- TASK BRIEF
Return nothing but the lines from the line with "Bandung yang kedua" through the last line of the entries that follow, copied exactly and free of pictures.

- SUPPLIED MATERIAL
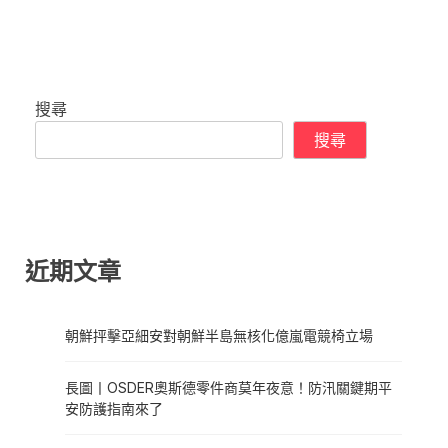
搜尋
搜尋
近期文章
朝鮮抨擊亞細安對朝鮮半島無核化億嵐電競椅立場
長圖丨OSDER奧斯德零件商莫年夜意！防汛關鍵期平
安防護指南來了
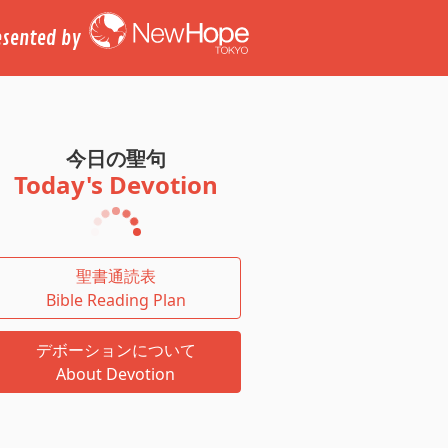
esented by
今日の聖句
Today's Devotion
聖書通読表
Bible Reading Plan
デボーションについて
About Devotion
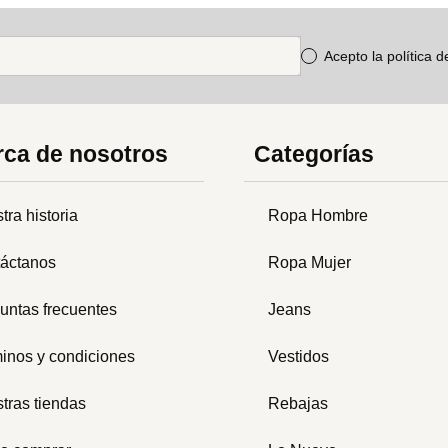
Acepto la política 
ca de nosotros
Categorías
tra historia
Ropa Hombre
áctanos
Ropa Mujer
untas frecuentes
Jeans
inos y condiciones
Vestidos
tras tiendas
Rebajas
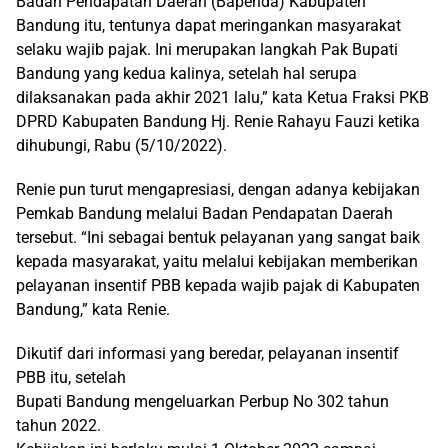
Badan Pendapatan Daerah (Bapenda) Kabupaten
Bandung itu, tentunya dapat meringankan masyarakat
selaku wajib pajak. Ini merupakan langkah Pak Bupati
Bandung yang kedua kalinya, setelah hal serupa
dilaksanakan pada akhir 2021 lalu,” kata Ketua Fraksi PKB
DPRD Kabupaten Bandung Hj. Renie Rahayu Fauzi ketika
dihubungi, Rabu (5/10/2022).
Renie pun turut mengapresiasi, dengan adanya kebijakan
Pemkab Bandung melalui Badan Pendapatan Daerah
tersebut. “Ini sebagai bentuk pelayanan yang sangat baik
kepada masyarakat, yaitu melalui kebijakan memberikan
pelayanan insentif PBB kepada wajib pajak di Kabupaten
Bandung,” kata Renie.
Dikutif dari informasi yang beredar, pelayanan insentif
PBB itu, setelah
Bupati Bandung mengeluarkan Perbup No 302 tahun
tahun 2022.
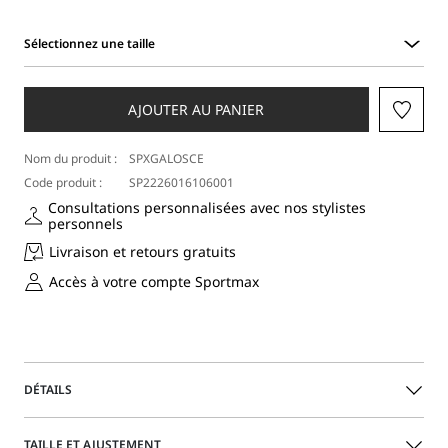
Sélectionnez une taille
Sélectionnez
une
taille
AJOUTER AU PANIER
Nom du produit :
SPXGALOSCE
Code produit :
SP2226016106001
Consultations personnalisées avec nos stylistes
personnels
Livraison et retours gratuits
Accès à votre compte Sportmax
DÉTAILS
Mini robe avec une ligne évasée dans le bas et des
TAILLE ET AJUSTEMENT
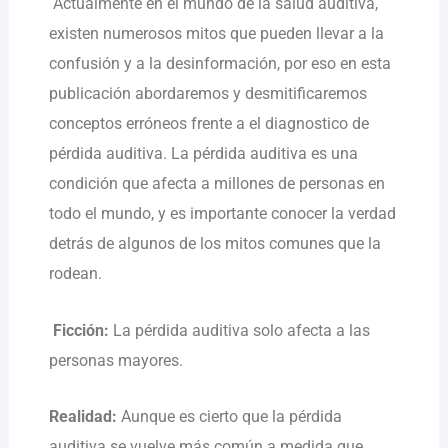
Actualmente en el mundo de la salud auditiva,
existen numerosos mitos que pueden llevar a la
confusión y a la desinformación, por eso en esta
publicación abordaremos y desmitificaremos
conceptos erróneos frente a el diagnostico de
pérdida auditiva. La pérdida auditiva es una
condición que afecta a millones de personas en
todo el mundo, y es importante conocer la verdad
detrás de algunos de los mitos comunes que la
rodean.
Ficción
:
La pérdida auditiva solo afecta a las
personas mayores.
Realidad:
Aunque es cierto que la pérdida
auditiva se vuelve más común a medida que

- ANSWER FOR THE TASK
Bandung yang kedua kalinya, setelah hal serupa
dilaksanakan pada akhir 2021 lalu,” kata Ketua Fraksi PKB
DPRD Kabupaten Bandung Hj. Renie Rahayu Fauzi ketika
dihubungi, Rabu (5/10/2022).
Renie pun turut mengapresiasi, dengan adanya kebijakan
Pemkab Bandung melalui Badan Pendapatan Daerah
tersebut. “Ini sebagai bentuk pelayanan yang sangat baik
kepada masyarakat, yaitu melalui kebijakan memberikan
pelayanan insentif PBB kepada wajib pajak di Kabupaten
Bandung,” kata Renie.
Dikutif dari informasi yang beredar, pelayanan insentif
PBB itu, setelah
Bupati Bandung mengeluarkan Perbup No 302 tahun
tahun 2022.
Sélectionnez une taille
Sélectionnez
une
taille
AJOUTER AU PANIER
Nom du produit :
SPXGALOSCE
Code produit :
SP2226016106001
Consultations personnalisées avec nos stylistes
personnels
Livraison et retours gratuits
Accès à votre compte Sportmax
DÉTAILS
Mini robe avec une ligne évasée dans le bas et des
TAILLE ET AJUSTEMENT
Actualmente en el mundo de la salud auditiva,
existen numerosos mitos que pueden llevar a la
confusión y a la desinformación, por eso en esta
publicación abordaremos y desmitificaremos
conceptos erróneos frente a el diagnostico de
pérdida auditiva. La pérdida auditiva es una
condición que afecta a millones de personas en
todo el mundo, y es importante conocer la verdad
detrás de algunos de los mitos comunes que la
rodean.
Ficción
:
La pérdida auditiva solo afecta a las
personas mayores.
Realidad:
Aunque es cierto que la pérdida
auditiva se vuelve más común a medida que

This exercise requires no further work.